● What you will do:
1 – In the passage on radical polymerization in a dispersed medium, which two applications describe methods with two successive steps of emulsion polymerization?
2 – Carry on the passage about radical polymerization in a dispersed medium, starting right after its final sentence.

The four types of radical polymerization in a dispersed medium used in the present invention are known and described in general and specialized works, for example in Chapter 7 of the book “Les latex synthétiques: Elaboration, Propriétés, Applications” [Synthetic latices: Production, Properties, Applications], general editors C. Pichot and J. C. Daniel (Editions TEC&DOC de Lavoisier, France, 2006).
Regarding the combination of a first step of radical emulsion polymerization followed by a second step of suspension polymerization, reference may notably be made to patents U.S. Pat. No. 4,981,907 or U.S. Pat. No. 5,185,406.
Applications EP 0 647 663 and DE 101 21 580 describe examples of methods comprising two successive steps of emulsion polymerization.

● Information supplied:
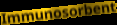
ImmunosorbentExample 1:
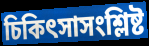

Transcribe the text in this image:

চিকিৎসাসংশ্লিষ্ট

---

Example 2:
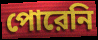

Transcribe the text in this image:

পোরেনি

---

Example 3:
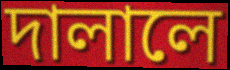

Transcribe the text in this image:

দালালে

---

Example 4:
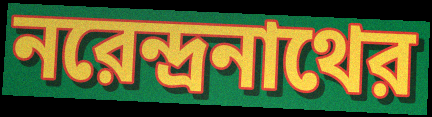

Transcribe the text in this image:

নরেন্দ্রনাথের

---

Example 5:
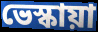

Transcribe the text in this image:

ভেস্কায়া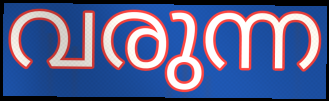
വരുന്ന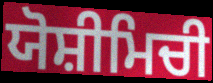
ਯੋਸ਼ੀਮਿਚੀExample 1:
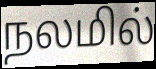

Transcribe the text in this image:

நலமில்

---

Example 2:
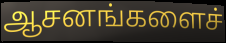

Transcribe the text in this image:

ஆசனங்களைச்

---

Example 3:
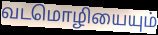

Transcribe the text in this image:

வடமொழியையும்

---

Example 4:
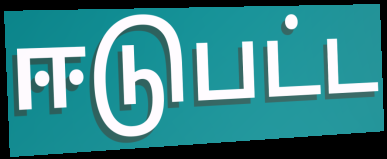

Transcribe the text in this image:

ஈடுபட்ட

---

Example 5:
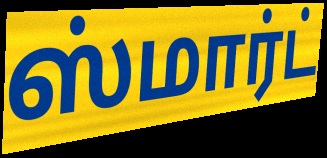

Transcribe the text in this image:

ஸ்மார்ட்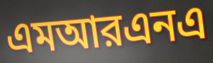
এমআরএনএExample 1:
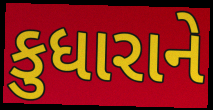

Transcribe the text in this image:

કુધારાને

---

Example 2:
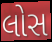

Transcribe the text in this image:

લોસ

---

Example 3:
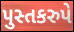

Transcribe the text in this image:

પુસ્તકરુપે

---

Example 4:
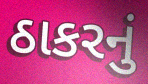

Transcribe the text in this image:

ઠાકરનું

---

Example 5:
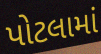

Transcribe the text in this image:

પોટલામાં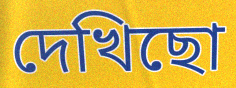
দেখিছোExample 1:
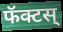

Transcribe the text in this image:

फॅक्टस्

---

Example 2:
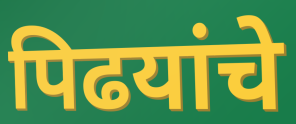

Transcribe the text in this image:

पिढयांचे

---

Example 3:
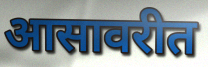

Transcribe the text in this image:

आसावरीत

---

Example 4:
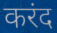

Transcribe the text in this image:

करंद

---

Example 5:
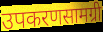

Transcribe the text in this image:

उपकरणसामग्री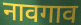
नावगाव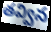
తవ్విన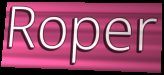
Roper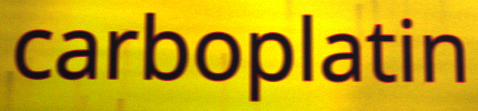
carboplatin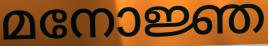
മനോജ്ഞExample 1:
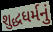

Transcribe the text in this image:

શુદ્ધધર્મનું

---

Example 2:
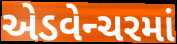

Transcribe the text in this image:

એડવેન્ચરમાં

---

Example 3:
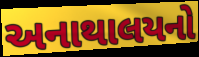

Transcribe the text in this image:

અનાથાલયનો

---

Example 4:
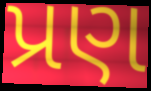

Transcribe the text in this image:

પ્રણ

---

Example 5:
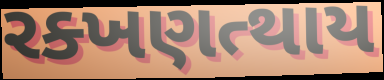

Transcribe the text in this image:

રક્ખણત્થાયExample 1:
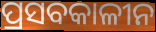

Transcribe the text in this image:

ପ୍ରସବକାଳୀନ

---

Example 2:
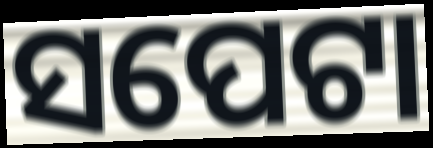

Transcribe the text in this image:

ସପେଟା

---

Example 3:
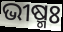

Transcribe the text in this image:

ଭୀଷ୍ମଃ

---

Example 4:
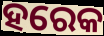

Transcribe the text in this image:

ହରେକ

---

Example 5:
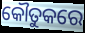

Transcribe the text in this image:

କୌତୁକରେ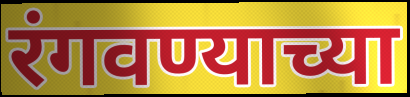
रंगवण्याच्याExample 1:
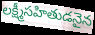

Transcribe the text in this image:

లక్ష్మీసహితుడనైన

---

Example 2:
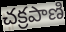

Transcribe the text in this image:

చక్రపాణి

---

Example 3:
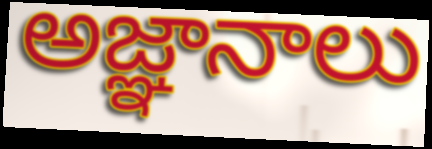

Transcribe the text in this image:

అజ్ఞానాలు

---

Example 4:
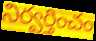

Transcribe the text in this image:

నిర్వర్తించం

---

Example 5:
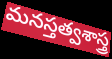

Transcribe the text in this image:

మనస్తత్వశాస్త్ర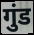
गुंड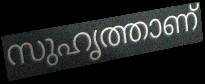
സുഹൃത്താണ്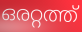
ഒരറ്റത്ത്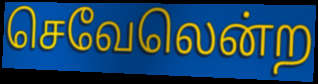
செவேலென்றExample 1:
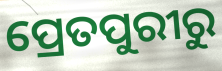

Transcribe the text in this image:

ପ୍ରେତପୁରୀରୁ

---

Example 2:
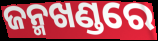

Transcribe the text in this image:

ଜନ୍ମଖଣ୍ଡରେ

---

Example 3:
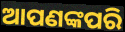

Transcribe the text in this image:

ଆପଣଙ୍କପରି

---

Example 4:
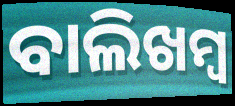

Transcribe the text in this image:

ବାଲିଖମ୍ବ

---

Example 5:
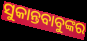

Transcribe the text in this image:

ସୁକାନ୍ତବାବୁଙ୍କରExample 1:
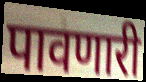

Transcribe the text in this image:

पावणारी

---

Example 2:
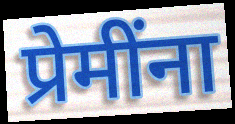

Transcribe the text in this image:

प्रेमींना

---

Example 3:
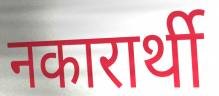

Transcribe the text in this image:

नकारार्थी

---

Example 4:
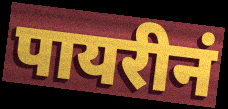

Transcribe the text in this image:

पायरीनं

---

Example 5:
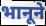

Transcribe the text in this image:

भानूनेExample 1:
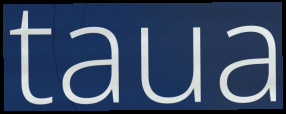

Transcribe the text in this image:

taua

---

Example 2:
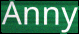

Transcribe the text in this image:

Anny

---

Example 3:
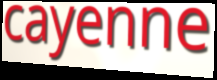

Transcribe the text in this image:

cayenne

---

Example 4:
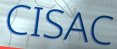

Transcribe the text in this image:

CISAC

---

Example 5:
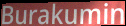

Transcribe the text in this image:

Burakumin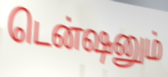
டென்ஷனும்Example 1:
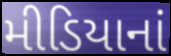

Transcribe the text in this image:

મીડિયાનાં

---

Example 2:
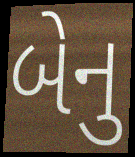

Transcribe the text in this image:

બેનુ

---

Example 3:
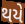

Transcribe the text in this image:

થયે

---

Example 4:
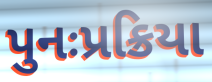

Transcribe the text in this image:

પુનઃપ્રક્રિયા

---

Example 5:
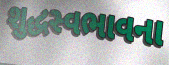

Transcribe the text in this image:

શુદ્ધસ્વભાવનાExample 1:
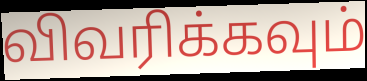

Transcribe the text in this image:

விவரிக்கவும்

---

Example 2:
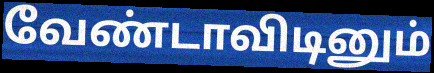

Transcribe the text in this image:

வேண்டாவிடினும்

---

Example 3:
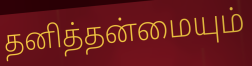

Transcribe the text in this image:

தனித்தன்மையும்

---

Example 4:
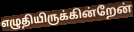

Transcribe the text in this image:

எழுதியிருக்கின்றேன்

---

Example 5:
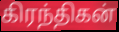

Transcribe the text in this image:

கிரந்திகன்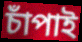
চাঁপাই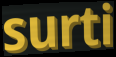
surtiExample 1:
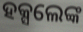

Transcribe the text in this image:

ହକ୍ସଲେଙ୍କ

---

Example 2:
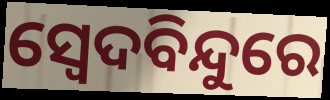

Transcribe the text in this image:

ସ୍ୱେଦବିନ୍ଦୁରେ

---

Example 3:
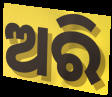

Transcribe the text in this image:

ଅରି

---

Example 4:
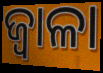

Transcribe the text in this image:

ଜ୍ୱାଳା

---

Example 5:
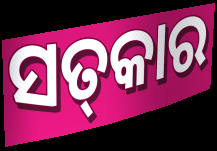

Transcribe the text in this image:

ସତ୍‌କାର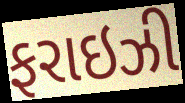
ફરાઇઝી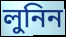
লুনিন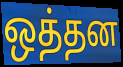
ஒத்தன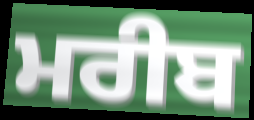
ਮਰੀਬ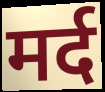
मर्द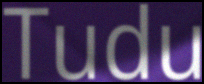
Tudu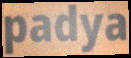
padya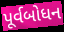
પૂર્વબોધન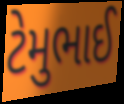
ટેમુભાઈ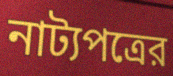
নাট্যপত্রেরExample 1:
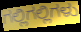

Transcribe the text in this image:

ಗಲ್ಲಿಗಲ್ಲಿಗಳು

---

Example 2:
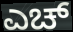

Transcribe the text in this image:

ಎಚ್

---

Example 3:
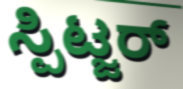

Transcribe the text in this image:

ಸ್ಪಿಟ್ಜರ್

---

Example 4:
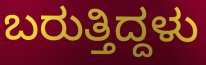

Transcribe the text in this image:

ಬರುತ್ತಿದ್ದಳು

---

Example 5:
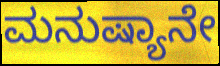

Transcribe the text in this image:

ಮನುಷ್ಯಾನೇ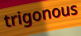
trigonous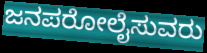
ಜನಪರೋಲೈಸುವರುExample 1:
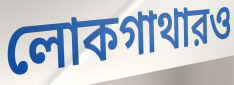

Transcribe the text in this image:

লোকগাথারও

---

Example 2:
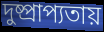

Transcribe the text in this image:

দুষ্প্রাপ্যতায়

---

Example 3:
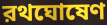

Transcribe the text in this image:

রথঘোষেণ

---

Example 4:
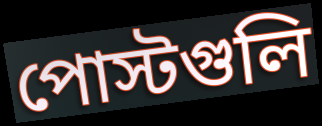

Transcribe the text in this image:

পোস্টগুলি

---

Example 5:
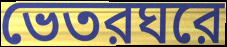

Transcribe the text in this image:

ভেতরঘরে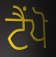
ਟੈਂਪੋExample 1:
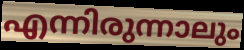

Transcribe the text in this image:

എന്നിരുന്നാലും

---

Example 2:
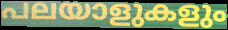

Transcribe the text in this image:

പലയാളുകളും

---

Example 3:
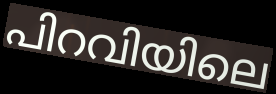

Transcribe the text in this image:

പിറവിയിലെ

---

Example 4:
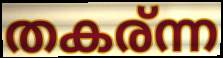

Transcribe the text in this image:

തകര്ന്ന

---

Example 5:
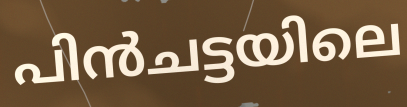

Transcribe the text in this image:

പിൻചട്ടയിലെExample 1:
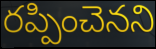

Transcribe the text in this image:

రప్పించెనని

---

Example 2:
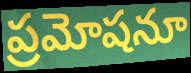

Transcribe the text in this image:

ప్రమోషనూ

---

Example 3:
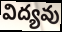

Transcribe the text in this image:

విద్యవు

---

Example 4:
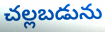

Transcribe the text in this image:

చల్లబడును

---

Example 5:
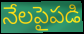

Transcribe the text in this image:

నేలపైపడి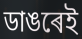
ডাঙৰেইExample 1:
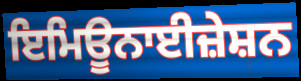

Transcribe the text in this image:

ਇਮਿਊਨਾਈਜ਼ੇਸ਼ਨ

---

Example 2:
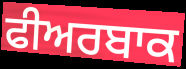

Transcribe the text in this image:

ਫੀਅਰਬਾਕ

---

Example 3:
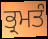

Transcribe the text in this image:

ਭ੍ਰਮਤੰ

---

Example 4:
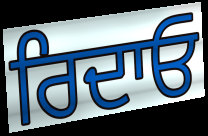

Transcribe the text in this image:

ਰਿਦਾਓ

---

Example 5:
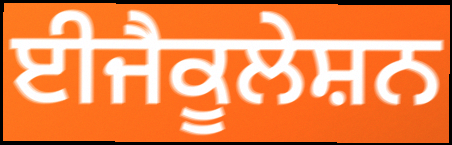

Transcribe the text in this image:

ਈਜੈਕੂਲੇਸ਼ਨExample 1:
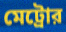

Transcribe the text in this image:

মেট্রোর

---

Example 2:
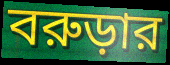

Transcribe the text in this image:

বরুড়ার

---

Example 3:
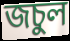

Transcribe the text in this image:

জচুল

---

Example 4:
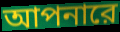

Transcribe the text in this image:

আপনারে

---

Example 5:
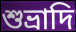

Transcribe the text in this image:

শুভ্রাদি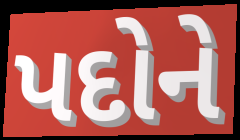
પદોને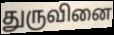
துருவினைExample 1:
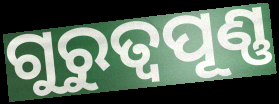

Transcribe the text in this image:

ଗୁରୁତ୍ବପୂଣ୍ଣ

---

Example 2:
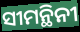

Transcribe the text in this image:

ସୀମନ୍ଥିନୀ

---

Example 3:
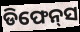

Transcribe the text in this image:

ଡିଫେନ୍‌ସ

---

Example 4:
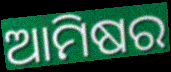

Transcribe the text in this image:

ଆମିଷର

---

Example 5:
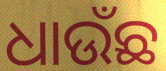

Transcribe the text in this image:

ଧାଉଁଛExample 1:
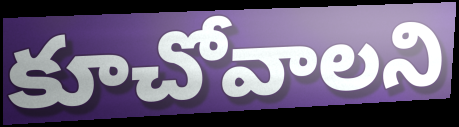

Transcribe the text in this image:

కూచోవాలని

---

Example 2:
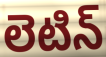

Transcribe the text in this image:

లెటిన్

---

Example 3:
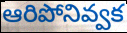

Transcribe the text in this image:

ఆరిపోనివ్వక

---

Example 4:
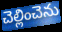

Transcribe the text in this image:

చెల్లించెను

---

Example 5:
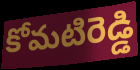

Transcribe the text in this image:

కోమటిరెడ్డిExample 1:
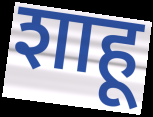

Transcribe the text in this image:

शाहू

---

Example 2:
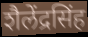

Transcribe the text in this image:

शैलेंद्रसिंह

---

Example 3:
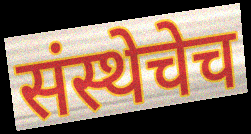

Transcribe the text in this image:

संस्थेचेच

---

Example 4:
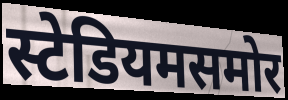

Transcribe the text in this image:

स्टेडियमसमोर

● Answers:
1 – EP 0 647 663 and DE 101 21 580.

2 –
As explained in the introduction, emulsion polymerization uses water-soluble initiators of radical polymerization. Various mechanisms for generating radicals can be employed, for example thermal decomposition, redox reactions, decomposition caused by electromagnetic radiation and, in particular, ultraviolet radiation. Nonexclusive examples of water-soluble initiators include hydroperoxides such as tert-butyl hydroperoxide, water-soluble azo compounds such as 2,2′-azobis-(2-amidinopropane)dihydrochloride and organic or mineral salts of 4,4′-azobis-(4-cyanovaleric) acid, mineral oxidizing agents such as sodium, potassium or ammonium persulfates, hydrogen peroxide, perchlorates, percarbonates and ferric salts. These oxidizing agents can be used alone or in combination with mineral or organic reducing agents such as bisulfite or metabisulfite of sodium or of potassium, vitamin C (ascorbic acid), sodium or potassium hypophosphites. These organic or mineral reducing agents can also be used alone, i.e. in the absence of mineral oxidizing agents. The initiators that are soluble in the aqueous phase are used at a rate of 0.01 to 10 wt. % relative to the total weight of the monomers.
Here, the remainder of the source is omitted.